Pindapata Tak Sekadar Tradisi Keagamaan, Tapi Ajakarn Hidup Harmonis dan Empati

Jakarta — Pindapata bukan hanya sebuah tradisi keagamaan, tapi
perwujudan nyata dari kesederhanaan, kepedulian, dan kebajikan. Ini
mengajarkan kita untuk hidup harmonis dan penuh empati,”

Hal itu dikatakan Menteri Agama (Menag) Prof. Dr. KH. Nasaruddin Umar,
MA, pada peringatan Pindapata Nasional Kemawaisak 2569 BE / 2025 yang
diselenggarakan oleh Permabudi bersama Sangha Theravada Indonesia di
Jakarta, Minggu (3/5/2025). Acara itu berlangsung dalam suasana penuh
khidmat dan harmoni di tengah alam terbuka,

Acara yang dihadiri oleh Gubernur DKI Jakarta, Pramono Anung, para
tokoh lintas agama, serta pemuka umat Buddha.

“ Perayaan Prindapat ini menjadi momentum reflektif akan nilai-nilai
luhur ajaran Buddha yang selaras dengan prinsip moderasi beragama yang
diusung Kementerian Agama,” ujar Menag.

Ia menekankan bahwa kegiatan keagamaan di alam terbuka mengingatkan
pada tradisi leluhur, di mana alam tidak hanya menjadi latar, tetapi
sahabat yang memberi energi lahir dan batin.
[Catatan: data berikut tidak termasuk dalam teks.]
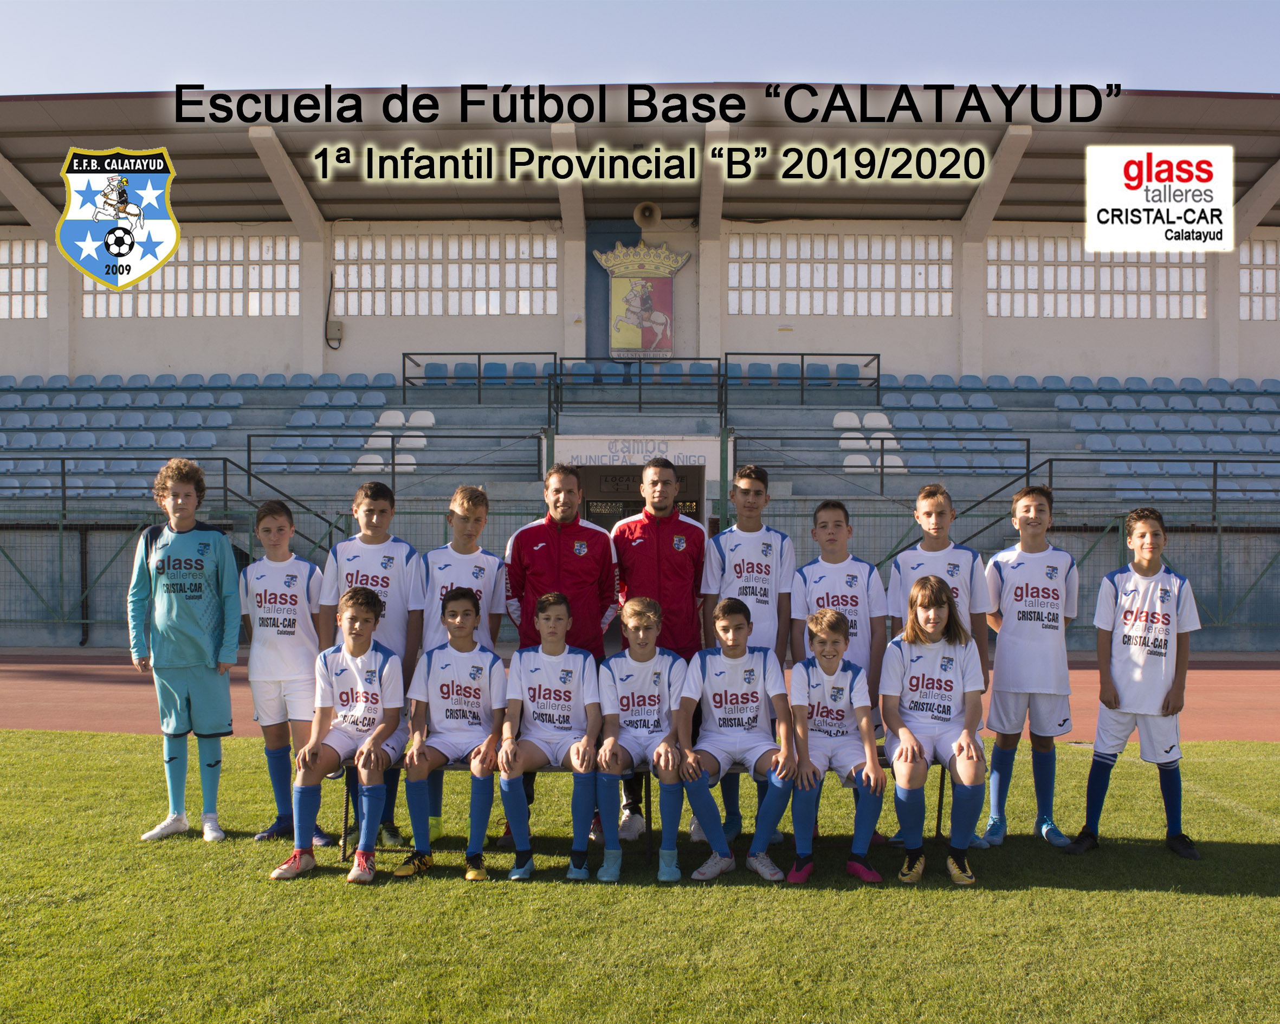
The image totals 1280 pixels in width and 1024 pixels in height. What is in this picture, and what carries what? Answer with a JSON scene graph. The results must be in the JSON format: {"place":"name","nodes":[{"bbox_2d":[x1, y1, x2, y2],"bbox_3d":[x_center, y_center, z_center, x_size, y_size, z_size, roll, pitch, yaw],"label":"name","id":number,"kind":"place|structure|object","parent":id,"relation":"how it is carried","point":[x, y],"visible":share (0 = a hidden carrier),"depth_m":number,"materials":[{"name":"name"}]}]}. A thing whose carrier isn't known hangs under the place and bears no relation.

Oleh karena itu, ajaran
Buddha yang menjunjung persahabatan dengan alam menjadi penting di
tengah krisis ekologis global.

Dalam pidatonya, Menteri Agama juga menyampaikan ajakan kepada umat
Buddha untuk terus meneladani kehidupan Siddharta Gautama yang
meninggalkan kemewahan demi pencarian spiritual.

“Kebesaran seseorang tidak ditentukan dari berapa lama ia hidup dalam
kejayaan, tapi seberapa lama ia menempuh jalan perjuangan spiritual
yang membentuk pribadi tangguh dan mulia seperti Siddharta Gautama,”
ucapnya.

Ia juga mengapresiasi sikap inklusif umat Buddha yang tidak
membeda-bedakan agama lain, serta falsafah “Engkau adalah aku, aku
adalah engkau” yang sarat makna kemanusiaan dan welas asih.

Menteri Agama berpesan bahwa Hari Raya Waisak harus dimaknai sebagai
momentum untuk meneladani kehidupan Buddha dalam keseharian,
memperkuat moderasi beragama, menjaga lingkungan dan kelestarian alam,
berperan aktif membangun peradaban yang bermoral dan beretika,
menghadapi era digital dengan bijak dan penuh kesadaran.

“Para biksu yang hadir hari ini adalah contoh orang-orang yang
mewakafkan hidupnya demi kemanusiaan, bukan karena tak mampu menjadi
pejabat atau orang kaya, tapi karena memilih jalan pengabdian,”
pungkasnya.

Menteri Agama mengajak seluruh elemen masyarakat untuk “menjadi pucuk
yang mencium akar” sebuah filosofi untuk selalu ingat asal, rendah
hati, dan tidak lupa diri dalam menjalani hidup.